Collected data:

=== Begin Enclosure ===

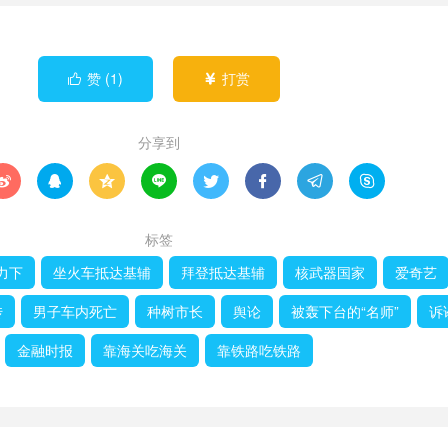
赞 (
1
)
打赏


分享到








标签
力下
坐火车抵达基辅
拜登抵达基辅
核武器国家
爱奇艺
传
男子车内死亡
种树市长
舆论
被轰下台的“名师”
诉
金融时报
靠海关吃海关
靠铁路吃铁路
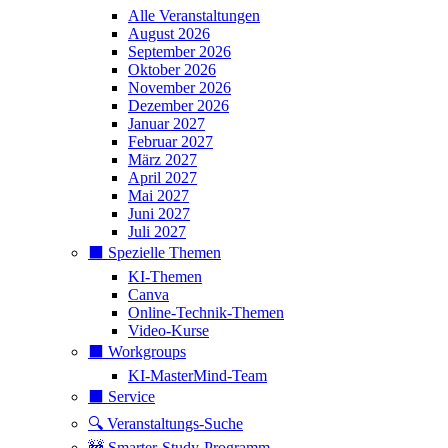
Alle Veranstaltungen
August 2026
September 2026
Oktober 2026
November 2026
Dezember 2026
Januar 2027
Februar 2027
März 2027
April 2027
Mai 2027
Juni 2027
Juli 2027
⬛️ Spezielle Themen
KI-Themen
Canva
Online-Technik-Themen
Video-Kurse
⬛️ Workgroups
KI-MasterMind-Team
⬛️ Service
🔍 Veranstaltungs-Suche
🚧 Smarter-Study-Programm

=== End Enclosure ===

Task instructions: Using the records above, report the count of lines holding "Themen" and nothing else.

Result of this exercise: 3